Tomorrow (Tuesday), we'll write a LOT more linked list code and explore a few variants of linked lists.

Exercises

1. From scratch, replicate all the code we wrote in class today! Challenging yourself to sit down and rewrite this code is one of the best ways to get really great at all that pointer manipulation and dynamic memory management.

2. Trace through the printList() function that we created in class today. Draw boxes for each of the local variables. See if you can convince yourself that this function isn't destroying our list (since we're doing current = ..., not *current = ...).

3. In printList(), get rid of the current variable altogether and simply use the local head variable to loop forward through the list. Again, draw diagrams of what's happening in memory to help convince yourself that changing the local copy of head in printList() will not destroy the list in any way.

4. Why did we need a pointer reference (Node *&head) for our tailInsert() function today, but for printList(), we only used Node *head? Also, be sure you understand why Node * was the return type for our createNode() function.

5. Write a function called void destroyList(Node *&head) that takes the head of a linked list and frees up all dynamically allocated memory associated with that list. Call it on the list above and ensure that it doesn't crash. Be sure to test your destroyer function on linked lists of sizes 1 and 2 as well, and make sure it doesn't crash if it's passed an empty list (a nullptr).

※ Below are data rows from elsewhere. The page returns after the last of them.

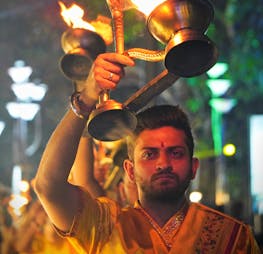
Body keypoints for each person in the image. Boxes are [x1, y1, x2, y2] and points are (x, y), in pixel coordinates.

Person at [34, 52, 261, 253]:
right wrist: (86, 99)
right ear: (130, 170)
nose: (164, 163)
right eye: (149, 154)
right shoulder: (105, 227)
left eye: (176, 153)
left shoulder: (232, 237)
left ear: (193, 167)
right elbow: (48, 186)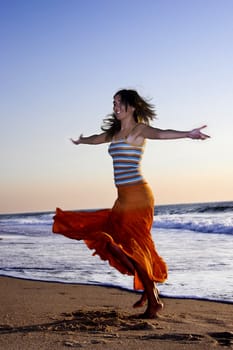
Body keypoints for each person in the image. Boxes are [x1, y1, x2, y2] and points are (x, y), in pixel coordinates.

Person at [53, 89, 210, 318]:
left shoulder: (139, 130)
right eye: (114, 103)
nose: (115, 106)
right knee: (123, 244)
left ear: (132, 107)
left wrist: (188, 133)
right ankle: (150, 290)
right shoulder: (116, 133)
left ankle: (153, 299)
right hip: (122, 199)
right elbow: (97, 139)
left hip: (138, 198)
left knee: (126, 246)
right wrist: (81, 141)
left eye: (119, 103)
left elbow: (162, 133)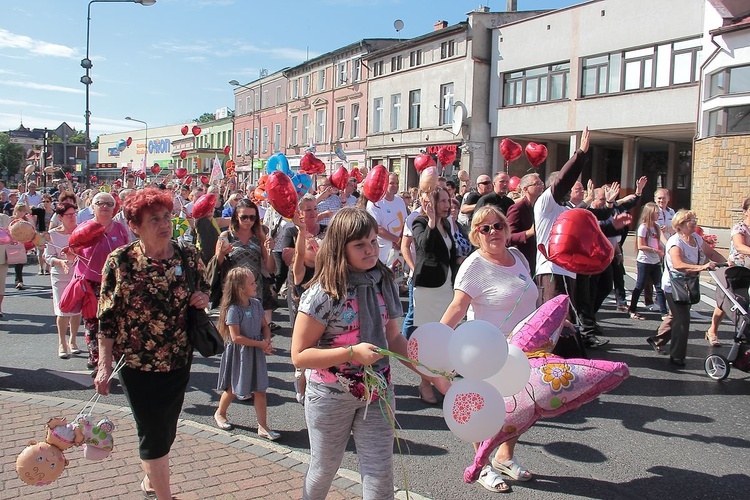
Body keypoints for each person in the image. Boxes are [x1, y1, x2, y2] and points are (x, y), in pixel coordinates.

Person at [95, 188, 211, 500]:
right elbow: (106, 318)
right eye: (154, 219)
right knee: (153, 430)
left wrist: (202, 298)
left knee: (167, 428)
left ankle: (150, 479)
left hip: (177, 357)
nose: (164, 224)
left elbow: (204, 289)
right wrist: (104, 366)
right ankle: (164, 495)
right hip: (135, 362)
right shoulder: (120, 262)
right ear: (135, 226)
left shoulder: (188, 255)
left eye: (167, 216)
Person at [291, 207, 408, 500]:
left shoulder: (383, 281)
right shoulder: (323, 292)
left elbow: (393, 336)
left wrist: (432, 373)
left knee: (380, 474)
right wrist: (351, 352)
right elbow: (299, 355)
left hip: (378, 391)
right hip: (330, 396)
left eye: (372, 241)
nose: (370, 250)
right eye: (360, 245)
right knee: (324, 469)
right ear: (340, 249)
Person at [441, 206, 538, 493]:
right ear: (476, 234)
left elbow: (531, 296)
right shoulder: (474, 266)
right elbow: (457, 307)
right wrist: (438, 342)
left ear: (507, 229)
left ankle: (505, 457)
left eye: (498, 226)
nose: (493, 232)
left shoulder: (519, 257)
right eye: (485, 228)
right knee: (482, 411)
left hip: (522, 349)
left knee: (519, 407)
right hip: (484, 350)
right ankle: (481, 464)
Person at [648, 210, 726, 366]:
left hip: (688, 284)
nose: (694, 221)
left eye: (694, 219)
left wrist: (727, 264)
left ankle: (657, 339)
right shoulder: (675, 242)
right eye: (690, 220)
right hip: (674, 285)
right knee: (683, 319)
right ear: (680, 225)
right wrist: (703, 267)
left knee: (675, 316)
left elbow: (711, 253)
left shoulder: (696, 238)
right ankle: (677, 356)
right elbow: (678, 265)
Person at [213, 267, 279, 439]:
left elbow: (265, 326)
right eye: (251, 283)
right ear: (240, 288)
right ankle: (220, 412)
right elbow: (236, 338)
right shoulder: (234, 310)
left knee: (260, 389)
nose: (255, 284)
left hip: (255, 351)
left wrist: (266, 340)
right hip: (240, 353)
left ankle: (263, 426)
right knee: (234, 388)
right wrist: (260, 344)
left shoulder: (256, 304)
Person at [74, 192, 129, 369]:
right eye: (100, 203)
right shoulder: (84, 227)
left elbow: (128, 253)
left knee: (115, 322)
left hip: (115, 283)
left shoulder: (120, 228)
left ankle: (113, 358)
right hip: (91, 283)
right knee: (92, 322)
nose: (104, 206)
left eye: (109, 204)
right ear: (93, 206)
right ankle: (96, 359)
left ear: (114, 208)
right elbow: (73, 250)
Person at [215, 199, 276, 326]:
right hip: (233, 289)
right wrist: (221, 253)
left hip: (254, 290)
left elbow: (270, 268)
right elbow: (216, 266)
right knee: (233, 331)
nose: (248, 221)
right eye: (244, 217)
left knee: (253, 329)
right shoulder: (226, 236)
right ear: (236, 217)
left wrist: (270, 250)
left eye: (252, 217)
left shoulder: (260, 236)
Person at [706, 196, 750, 345]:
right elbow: (740, 246)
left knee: (743, 304)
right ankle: (713, 330)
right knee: (726, 303)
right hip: (736, 271)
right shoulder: (739, 228)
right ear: (745, 212)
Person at [44, 202, 82, 359]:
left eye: (74, 214)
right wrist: (60, 262)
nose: (73, 218)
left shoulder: (81, 231)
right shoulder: (52, 234)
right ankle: (62, 342)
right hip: (60, 275)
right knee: (63, 309)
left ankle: (73, 340)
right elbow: (47, 257)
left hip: (78, 274)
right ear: (60, 217)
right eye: (69, 215)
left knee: (77, 309)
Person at [628, 202, 668, 320]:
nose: (658, 215)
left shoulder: (656, 226)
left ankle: (664, 313)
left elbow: (662, 241)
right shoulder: (643, 227)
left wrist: (667, 249)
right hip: (644, 261)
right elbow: (641, 246)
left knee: (660, 287)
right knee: (640, 286)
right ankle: (632, 309)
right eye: (656, 213)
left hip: (655, 262)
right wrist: (656, 251)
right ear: (650, 214)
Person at [506, 173, 544, 275]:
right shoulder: (517, 209)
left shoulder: (540, 207)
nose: (540, 186)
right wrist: (529, 233)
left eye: (541, 183)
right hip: (522, 260)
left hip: (539, 258)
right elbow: (508, 237)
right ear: (526, 189)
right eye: (536, 184)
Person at [366, 173, 407, 264]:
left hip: (397, 252)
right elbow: (376, 227)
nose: (395, 186)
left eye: (397, 183)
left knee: (396, 277)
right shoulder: (375, 203)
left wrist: (402, 240)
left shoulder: (400, 201)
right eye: (391, 183)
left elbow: (405, 223)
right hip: (381, 252)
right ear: (384, 184)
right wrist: (396, 240)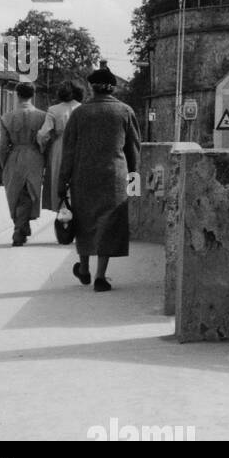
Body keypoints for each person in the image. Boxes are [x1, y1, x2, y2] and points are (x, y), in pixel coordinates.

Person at [58, 63, 140, 292]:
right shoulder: (125, 111)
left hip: (83, 178)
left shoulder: (79, 113)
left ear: (92, 88)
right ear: (113, 89)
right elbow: (133, 151)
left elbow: (69, 152)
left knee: (84, 223)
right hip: (114, 178)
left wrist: (61, 183)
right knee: (108, 225)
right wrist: (134, 187)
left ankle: (83, 268)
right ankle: (101, 277)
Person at [0, 81, 47, 245]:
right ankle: (22, 227)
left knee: (16, 194)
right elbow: (46, 141)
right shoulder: (42, 116)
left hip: (14, 156)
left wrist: (3, 164)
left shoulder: (7, 117)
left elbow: (2, 147)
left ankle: (19, 230)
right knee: (29, 193)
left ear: (17, 95)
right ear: (33, 95)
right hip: (35, 157)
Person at [37, 80, 80, 215]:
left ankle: (61, 210)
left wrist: (42, 148)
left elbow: (43, 134)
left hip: (59, 146)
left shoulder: (54, 109)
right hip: (79, 146)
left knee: (58, 178)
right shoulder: (82, 108)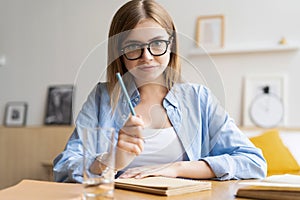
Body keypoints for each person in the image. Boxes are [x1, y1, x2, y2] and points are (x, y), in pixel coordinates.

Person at [53, 0, 266, 183]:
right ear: (119, 52)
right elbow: (63, 167)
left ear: (170, 44)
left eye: (157, 43)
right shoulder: (103, 97)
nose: (147, 56)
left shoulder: (198, 98)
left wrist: (175, 169)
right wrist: (109, 161)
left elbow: (253, 162)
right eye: (133, 47)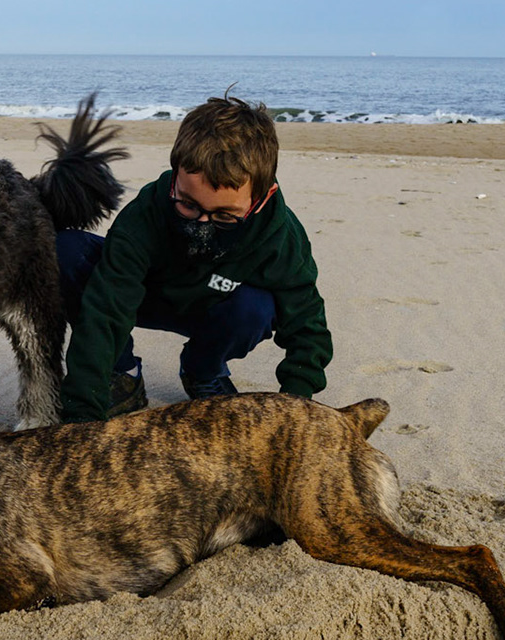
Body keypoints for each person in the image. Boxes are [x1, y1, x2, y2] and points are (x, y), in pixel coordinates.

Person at [57, 94, 331, 421]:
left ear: (262, 197)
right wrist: (81, 415)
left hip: (218, 308)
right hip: (144, 296)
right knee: (66, 250)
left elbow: (306, 325)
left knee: (257, 307)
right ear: (175, 176)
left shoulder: (280, 235)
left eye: (225, 215)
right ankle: (123, 373)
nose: (201, 223)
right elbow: (105, 312)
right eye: (188, 204)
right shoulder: (144, 215)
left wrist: (295, 406)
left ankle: (203, 371)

Have your function set head to nullptr before returning so that when we get back to main() (or whatever other function might have called the destroyer function), the variable that once held the linked list pointer has been nullified, and we therefore can't accidentally use it to go back to a chunk of memory over which our program no longer has any claim.

6. Be sure to read the course textbook for more detail or alternative perspectives if you're finding this material really tricky.

7. Dive into the linked list programming assignment we release this Wednesday, where you'll get some really solid practice coding with linked lists. If you find that assignment too difficult at first, come back to this page and be sure to work through all the exercises above before moving on. That will likely be less frustrating in the long run if skipping straight to something that feels a bit too advanced at first.